Never mind that she was older than likely every soul walking the world combined—one day, I would hunt her down and make her pay, for playing with human lives like they were dolls. Not now. But someday. Human lives lost needlessly. It was atrocious.
He made no sound as he toppled from the tree, but I knew her piercing scream would echo in my head for days after. Time flowed in slow motion as gravity bent his limbs at unnatural angles, flopping like a rag doll onto the floor. He did not move, and I knew enough of death to know he would never move again.
As traitorous to myself, to what I'd been taught, as I felt, I knew that I hated to see death for no reason. Wars were waged, lives lost when debates could've been settled peacefully. Battles drawn out, suffering lengthened, all for the sake of one opinion pitted against another. A dare. Money, more superficial than anything. Pride. Greed, and cruelty the world had more than enough of.
How do you feel?
Vengeful.
No. These were not my thoughts. It was sacrilege to think them. I was a traitor.

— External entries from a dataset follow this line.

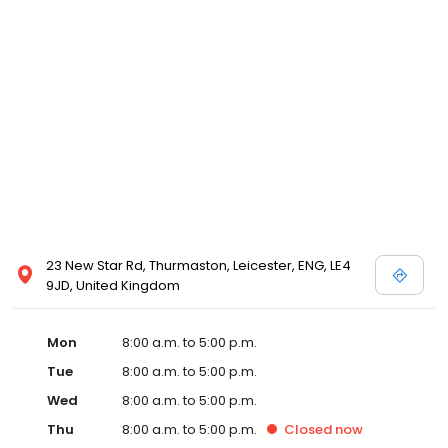
23 New Star Rd, Thurmaston, Leicester, ENG, LE4
9JD, United Kingdom
Mon
8:00 a.m. to 5:00 p.m.
Tue
8:00 a.m. to 5:00 p.m.
Wed
8:00 a.m. to 5:00 p.m.
Thu
8:00 a.m. to 5:00 p.m.
Closed
now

I knew that she would not forgive this insolence, this insult, either, when I should bow and grovel at her feet. She arched her chiseled eyebrows, picking up on my body's unwillingness to act. I didn't care.
I did care. But my own body did not obey my wide-eyed fear.
I thought I was screaming by then. Yet there was no sound. My mind ripping itself apart. Rip, rip, rip. As my conscious shredded itself.
How do you feel?
Weak.
Everything has a price.
And what was the cost of a primordial deity's attention?
Why challenge me like this? What was the point?
And I saw her intelligent, serene face twist in a snarl. For a flash, I saw someone else's face flit into my mind. My father's face, chiselled with decades of ruling, cool, calm, indifference, eyes full of wisdom. Go get it, he had told me. Two of the women I love are gone. Bring them back.
You must be stone. For one day you will rule.
Auralainei curled a slender finger towards me. "Come get it," she challenged.
One blink.
And the goddess was gone, vanished into the cloudy depths of her own realm.